The world population is growing at a rapid pace, adding about 150,000 people each day. By 2050 there will be a world population of approximately nine billion people. The largest share of the fast-growing world population is coming from emerging markets in: Africa, Asia, Latin America and the Middle East.
At the same time, these regions are driving global economic growth. The International Monetary Fund has forecast that over the coming years, around 70 percent of world growth will come from developing countries. With this trend comes a range of opportunities for emerging market investors, as sectors such as construction and housing see rapid expansion.
As interest in these regions grows, leading property platform Lamudi lists five tips for real estate investors looking to enter these markets.
1.Familiarize yourself with local laws and restrictions
Before investing in emerging real estate markets, investors should gather accurate information about the laws and restrictions that are specific to the country. Foreign investors face restrictions on buying property in some emerging countries. In the Philippines, for example, international buyers are prohibited from owning land but they can purchase condominium units, so long as foreign ownership in a single project does not exceed 40 percent. Make sure you check official government information and get in touch with local lawyers, as well as regularly reading the news to stay up to date on any developments.
2.Take a long-term view
Take the time to watch the real estate market and closely examine the long-term outlook before investing. Within regions that are subject to volatility, it is especially important not to rush into a final decision. Instead, try to take a long-term view of the market outlook. Property investments are always long-term decisions that must be well informed, but this is particularly true in emerging markets that are highly perceptible to change.

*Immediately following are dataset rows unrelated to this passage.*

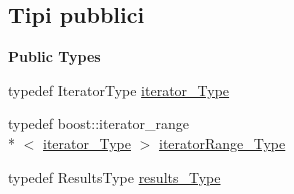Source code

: \subsection*{Tipi pubblici}
\begin{Indent}{\bf Public Types}\par
\begin{DoxyCompactItemize}
\item 
typedef Iterator\-Type \hyperlink{classLifeV_1_1ParserSpiritGrammar_aaa28e2ed8f68d686da1e0bcc5834ed3b}{iterator\-\_\-\-Type}
\item 
typedef boost\-::iterator\-\_\-range\\*
$<$ \hyperlink{classLifeV_1_1ParserSpiritGrammar_aaa28e2ed8f68d686da1e0bcc5834ed3b}{iterator\-\_\-\-Type} $>$ \hyperlink{classLifeV_1_1ParserSpiritGrammar_a8aca47ceac2876986dbc2ff9ee4d2edd}{iterator\-Range\-\_\-\-Type}
\item 
typedef Results\-Type \hyperlink{classLifeV_1_1ParserSpiritGrammar_a98dabec1a4a9a743a1d3b35e994cec7c}{results\-\_\-\-Type}
\end{DoxyCompactItemize}
\end{Indent}
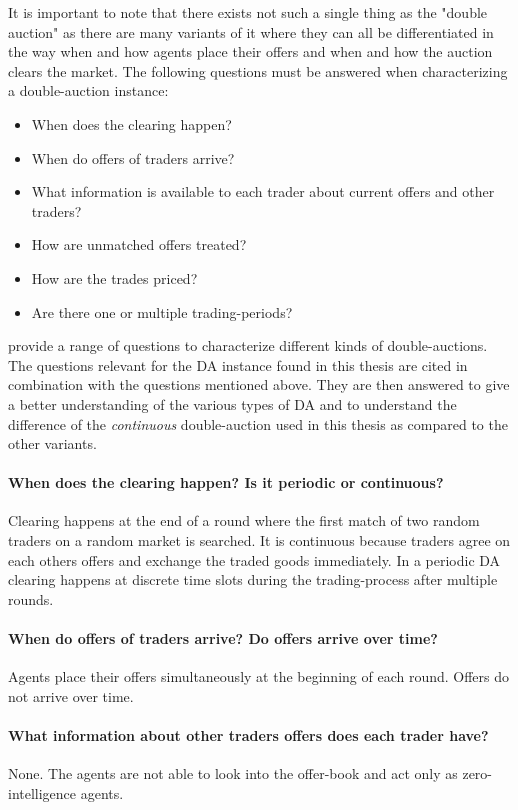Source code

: \documentclass[../Bachelorarbeit.tex]{subfiles}
\begin{document}
\medskip

It is important to note that there exists not such a single thing as the "double auction" as there are many variants of it where they can all be differentiated in the way when and how agents place their offers and when and how the auction clears the market. The following questions must be answered when characterizing a double-auction instance:

\begin{itemize}
\item When does the clearing happen?
\item When do offers of traders arrive?
\item What information is available to each trader about current offers and other traders?
\item How are unmatched offers treated?
\item How are the trades priced?
\item Are there one or multiple trading-periods?
\end{itemize}

\cite{Parsons2006} provide a range of questions to characterize different kinds of double-auctions. The questions relevant for the DA instance found in this thesis are cited in combination with the questions mentioned above. They are then answered to give a better understanding of the various types of DA and to understand the difference of the \textit{continuous} double-auction used in this thesis as compared to the other variants.

\paragraph{When does the clearing happen? Is it periodic or continuous?} Clearing happens at the end of a round where the first match of two random traders on a random market is searched. It is continuous because traders agree on each others offers and exchange the traded goods immediately. In a periodic DA clearing happens at discrete time slots during the trading-process after multiple rounds.

\paragraph{When do offers of traders arrive? Do offers arrive over time?} Agents place their offers simultaneously at the beginning of each round. Offers do not arrive over time.

\paragraph{What information about other traders offers does each trader have?} None. The agents are not able to look into the offer-book and act only as \gls{zero-intelligence agents}.
\end{document}
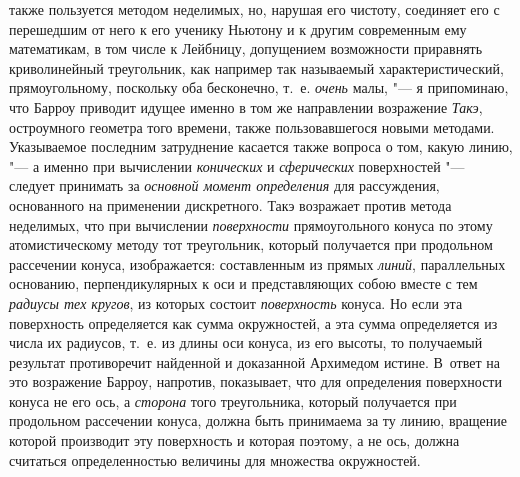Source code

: также пользуется методом неделимых, но, нарушая его чистоту, соединяет его с
перешедшим от него к его ученику Ньютону и к другим современным ему
математикам, в том числе к Лейбницу, допущением возможности приравнять
криволинейный треугольник, как например так называемый характеристический,
прямоугольному, поскольку оба бесконечно, т.~е. {\em очень} малы, "--- я
припоминаю, что Барроу приводит идущее именно в том же направлении возражение
{\em Такэ}, остроумного геометра того времени, также пользовавшегося новыми
методами. Указываемое последним затруднение касается также вопроса о том, какую
линию, "--- а именно при вычислении {\em конических} и {\em сферических}
поверхностей "--- следует принимать за {\em основной момент определения} для
рассуждения, основанного на применении дискретного. Такэ возражает против
метода неделимых, что при вычислении {\em поверхности} прямоугольного конуса по
этому атомистическому методу тот треугольник, который получается при продольном
рассечении конуса, изображается: составленным из прямых {\em линий},
параллельных основанию, перпендикулярных к оси и представляющих собою вместе с
тем {\em радиусы тех кругов}, из которых состоит {\em поверхность} конуса. Но
если эта поверхность определяется как сумма окружностей, а эта сумма
определяется из числа их радиусов, т.~е. из длины оси конуса, из его высоты, то
получаемый результат противоречит найденной и доказанной Архимедом истине.
В~ответ на это возражение Барроу, напротив, показывает, что для определения
поверхности конуса не его ось, а {\em сторона} того треугольника, который
получается при продольном рассечении конуса, должна быть принимаема за ту
линию, вращение которой производит эту поверхность и которая поэтому, а не ось,
должна считаться определенностью величины для множества окружностей.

The best way to be prepared is to use independent, verifiable sources that offer local and national information.
3.Find local partners
Finding a suitable lawyer, translator, or certified local real estate broker who can be your contact on the ground is necessary in order to navigate the local market. Choose people who are experts in their field and have the local knowledge you need to be successful in the market. This will save you time and money in the long run.
4.Build a diverse portfolio
There are constant price fluctuations in property markets around the world, but emerging markets can be particularly volatile. Therefore investors need to be flexible and able to quickly adapt to the changes. Investing in a diverse range of property in different regions and also different countries can help balance against these fluctuations in the market. Adaptability is the key to long-term success.
5.Be understanding of cultural differences
This applies to anyone looking to do business in a country other than their own. If you are planning to visit the country in which you are looking to invest, research local cultural practices and customs before your arrival. Something as small as how to introduce yourself in a business meeting can vary widely from country to country. In Myanmar, for example, where business etiquette is informed by the prevalence of Buddhism, traditions such as removing your shoes before entering a private home are still commonplace. Being aware of these differences from the beginning will help you to avoid any issues of miscommunication.